Over three weeks, Leo worked through all 50 exercises. He learned to craft a teardrop-shaped car mirror (Exercise 38), a turbine blade with variable fillets (Exercise 42), and a parametric dimple pattern using PowerCopy (Exercise 49). The final exercise, #50, was a single sentence: “Design a Y-shaped air duct with a smooth blend from one circular inlet to two rectangular outlets. No visible seams.”

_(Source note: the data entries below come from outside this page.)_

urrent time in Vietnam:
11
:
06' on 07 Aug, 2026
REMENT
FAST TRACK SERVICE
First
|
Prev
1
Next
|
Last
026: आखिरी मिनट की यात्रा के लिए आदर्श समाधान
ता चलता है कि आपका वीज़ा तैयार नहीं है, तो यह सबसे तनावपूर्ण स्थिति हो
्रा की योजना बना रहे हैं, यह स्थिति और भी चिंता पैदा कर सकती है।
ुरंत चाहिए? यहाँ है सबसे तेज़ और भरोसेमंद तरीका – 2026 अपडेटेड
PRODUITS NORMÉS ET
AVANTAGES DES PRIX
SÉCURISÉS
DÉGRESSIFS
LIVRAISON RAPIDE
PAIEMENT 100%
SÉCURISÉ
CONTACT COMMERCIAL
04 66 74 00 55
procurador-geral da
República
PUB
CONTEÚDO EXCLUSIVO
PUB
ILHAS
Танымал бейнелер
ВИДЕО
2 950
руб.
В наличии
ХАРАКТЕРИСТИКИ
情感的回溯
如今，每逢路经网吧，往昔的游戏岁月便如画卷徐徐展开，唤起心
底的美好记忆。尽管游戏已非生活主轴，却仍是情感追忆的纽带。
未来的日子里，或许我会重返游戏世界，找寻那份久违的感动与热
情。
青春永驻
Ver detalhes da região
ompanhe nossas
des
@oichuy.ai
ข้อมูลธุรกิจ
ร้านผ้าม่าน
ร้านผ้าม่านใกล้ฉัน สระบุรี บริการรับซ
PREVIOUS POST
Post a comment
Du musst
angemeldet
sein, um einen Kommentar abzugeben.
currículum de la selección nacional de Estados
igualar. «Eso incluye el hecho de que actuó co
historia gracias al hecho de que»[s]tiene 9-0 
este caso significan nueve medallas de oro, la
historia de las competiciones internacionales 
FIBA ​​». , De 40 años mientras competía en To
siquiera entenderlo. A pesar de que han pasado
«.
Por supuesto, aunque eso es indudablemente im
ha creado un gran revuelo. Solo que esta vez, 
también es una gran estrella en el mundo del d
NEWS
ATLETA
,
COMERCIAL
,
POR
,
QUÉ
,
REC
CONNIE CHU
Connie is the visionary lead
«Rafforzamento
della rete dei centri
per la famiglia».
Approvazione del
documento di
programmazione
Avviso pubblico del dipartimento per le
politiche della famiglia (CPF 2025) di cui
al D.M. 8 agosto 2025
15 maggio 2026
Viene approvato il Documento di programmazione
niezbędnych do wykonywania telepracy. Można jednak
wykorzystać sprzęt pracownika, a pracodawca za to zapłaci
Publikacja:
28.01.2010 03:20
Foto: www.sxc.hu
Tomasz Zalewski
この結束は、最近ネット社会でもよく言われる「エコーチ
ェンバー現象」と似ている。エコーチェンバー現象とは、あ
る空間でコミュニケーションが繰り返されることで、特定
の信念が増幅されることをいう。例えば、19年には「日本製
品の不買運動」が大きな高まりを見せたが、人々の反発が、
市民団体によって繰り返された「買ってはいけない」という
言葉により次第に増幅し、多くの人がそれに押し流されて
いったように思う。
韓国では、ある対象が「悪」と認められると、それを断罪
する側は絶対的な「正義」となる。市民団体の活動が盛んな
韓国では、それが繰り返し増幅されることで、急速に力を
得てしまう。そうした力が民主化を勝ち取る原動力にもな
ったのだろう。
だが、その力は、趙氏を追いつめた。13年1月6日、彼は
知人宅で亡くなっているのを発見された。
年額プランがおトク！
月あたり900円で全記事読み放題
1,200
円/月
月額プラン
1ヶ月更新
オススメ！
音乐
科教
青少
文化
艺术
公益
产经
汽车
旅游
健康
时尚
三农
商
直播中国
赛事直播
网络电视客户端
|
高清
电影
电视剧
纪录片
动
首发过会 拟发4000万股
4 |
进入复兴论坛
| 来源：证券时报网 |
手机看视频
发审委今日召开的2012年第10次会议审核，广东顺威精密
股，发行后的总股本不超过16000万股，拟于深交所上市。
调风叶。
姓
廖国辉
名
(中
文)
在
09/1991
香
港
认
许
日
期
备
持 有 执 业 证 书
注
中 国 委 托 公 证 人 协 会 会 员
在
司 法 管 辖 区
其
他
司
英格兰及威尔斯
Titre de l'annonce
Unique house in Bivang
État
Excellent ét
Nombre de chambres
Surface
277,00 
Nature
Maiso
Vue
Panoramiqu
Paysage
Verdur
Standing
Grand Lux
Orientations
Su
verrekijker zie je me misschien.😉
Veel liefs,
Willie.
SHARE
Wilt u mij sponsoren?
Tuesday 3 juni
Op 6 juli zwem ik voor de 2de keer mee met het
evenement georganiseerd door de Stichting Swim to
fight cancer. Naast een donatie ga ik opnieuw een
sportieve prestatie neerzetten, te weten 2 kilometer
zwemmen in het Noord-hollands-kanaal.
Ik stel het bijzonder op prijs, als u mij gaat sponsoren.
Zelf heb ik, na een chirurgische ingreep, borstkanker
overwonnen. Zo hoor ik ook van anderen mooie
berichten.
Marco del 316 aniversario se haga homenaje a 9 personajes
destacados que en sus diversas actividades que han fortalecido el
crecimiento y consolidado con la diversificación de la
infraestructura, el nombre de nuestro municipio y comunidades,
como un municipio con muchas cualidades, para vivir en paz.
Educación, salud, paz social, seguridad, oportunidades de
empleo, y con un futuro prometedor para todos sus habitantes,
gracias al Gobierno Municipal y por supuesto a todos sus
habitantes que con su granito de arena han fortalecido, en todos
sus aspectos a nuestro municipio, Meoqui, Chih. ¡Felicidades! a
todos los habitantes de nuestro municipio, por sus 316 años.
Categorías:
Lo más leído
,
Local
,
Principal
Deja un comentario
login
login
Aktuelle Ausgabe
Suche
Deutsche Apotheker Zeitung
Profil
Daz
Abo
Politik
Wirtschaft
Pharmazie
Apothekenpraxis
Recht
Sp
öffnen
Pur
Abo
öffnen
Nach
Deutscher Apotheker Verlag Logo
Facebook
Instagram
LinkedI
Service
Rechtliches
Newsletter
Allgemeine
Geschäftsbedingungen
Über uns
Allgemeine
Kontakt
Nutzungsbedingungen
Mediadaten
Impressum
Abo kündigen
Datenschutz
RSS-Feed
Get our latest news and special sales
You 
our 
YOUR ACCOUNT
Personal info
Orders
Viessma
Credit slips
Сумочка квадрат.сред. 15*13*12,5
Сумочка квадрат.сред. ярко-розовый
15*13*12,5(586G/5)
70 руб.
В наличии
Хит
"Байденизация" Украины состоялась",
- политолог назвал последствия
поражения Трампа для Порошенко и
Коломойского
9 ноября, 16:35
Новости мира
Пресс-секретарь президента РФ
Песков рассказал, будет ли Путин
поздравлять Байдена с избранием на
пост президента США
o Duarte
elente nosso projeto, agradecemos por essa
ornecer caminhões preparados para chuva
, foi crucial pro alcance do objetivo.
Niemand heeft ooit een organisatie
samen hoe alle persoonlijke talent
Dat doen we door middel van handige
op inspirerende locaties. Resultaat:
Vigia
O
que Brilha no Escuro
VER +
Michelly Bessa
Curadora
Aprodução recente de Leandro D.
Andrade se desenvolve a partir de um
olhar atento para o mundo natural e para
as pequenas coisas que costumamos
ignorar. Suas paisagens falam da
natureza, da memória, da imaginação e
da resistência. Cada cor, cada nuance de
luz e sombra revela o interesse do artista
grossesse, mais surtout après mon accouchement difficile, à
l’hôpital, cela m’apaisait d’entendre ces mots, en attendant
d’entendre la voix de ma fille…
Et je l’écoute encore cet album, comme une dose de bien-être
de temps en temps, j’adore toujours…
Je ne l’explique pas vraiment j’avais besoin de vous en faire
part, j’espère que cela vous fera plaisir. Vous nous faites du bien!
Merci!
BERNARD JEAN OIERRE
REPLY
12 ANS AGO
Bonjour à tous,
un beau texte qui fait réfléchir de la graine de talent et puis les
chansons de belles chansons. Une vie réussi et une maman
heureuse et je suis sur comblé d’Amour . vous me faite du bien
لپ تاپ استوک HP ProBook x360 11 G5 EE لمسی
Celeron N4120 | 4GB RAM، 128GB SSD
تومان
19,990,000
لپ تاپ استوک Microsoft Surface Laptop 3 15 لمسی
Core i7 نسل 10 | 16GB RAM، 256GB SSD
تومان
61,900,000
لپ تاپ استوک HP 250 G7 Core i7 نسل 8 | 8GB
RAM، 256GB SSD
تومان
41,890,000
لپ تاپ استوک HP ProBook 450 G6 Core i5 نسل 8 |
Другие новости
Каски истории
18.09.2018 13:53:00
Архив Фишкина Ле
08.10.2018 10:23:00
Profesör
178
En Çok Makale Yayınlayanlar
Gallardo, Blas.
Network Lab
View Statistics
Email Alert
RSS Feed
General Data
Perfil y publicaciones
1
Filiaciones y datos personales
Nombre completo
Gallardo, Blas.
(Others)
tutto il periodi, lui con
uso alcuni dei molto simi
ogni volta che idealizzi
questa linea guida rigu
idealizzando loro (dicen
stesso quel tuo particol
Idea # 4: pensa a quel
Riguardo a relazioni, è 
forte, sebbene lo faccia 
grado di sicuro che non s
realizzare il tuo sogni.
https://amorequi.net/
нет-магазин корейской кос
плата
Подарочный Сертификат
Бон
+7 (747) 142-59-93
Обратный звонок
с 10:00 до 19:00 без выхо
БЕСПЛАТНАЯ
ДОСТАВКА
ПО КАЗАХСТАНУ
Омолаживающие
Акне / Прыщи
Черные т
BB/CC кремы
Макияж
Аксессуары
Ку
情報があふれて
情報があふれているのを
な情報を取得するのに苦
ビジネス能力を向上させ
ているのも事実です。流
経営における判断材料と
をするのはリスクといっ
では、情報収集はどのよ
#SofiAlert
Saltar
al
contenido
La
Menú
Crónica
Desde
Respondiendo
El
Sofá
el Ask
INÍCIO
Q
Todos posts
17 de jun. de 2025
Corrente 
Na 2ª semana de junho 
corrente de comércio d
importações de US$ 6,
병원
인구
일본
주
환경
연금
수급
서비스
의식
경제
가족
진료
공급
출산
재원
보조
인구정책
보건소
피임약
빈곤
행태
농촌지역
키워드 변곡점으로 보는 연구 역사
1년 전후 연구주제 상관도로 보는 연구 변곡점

"We need Class-A surfaces," the lead said. "Not machined blocks. Use Generative Shape Design." generative shape design catia v5 exercises pdf
The PDF did something his college textbook never did: it forced failure. Exercise 31 deliberately gave him under-constrained curves. When he tried to Fill the surface, CATIA threw an error. The PDF’s margin note read: “GSD hates gaps. Use ‘Healing’ or rebuild the curve with G1 continuity.” That single line taught him more about surface integrity than a semester of lectures. Over three weeks, Leo worked through all 50 exercises
Desperate, he searched online. Amid the noise of forums and YouTube tutorials, he found a quiet link: “Generative Shape Design CATIA V5 Exercises PDF – 50 Practical Challenges.” It was only 3.2 MB. Skeptical, he downloaded it. No visible seams
In the humming design hub of Apex Automotive, Leo was known as a solid modeler. Give him a bracket, a mounting plate, or an engine block, and he could draft it in CATIA V5’s Part Design workbench with his eyes closed. But when the lead designer unveiled the concept for the Nova Coupe —a vehicle with a hood that flowed like liquid silk and an A-pillar that twisted organically into the roof—Leo froze.
“Since when do you know GSD?” the lead asked.
“I think I can help,” he said. He opened his laptop, navigated to the GSD workbench, and within minutes, he used Surface Fillet with a Hold Curve to blend the two sections perfectly. The room went quiet.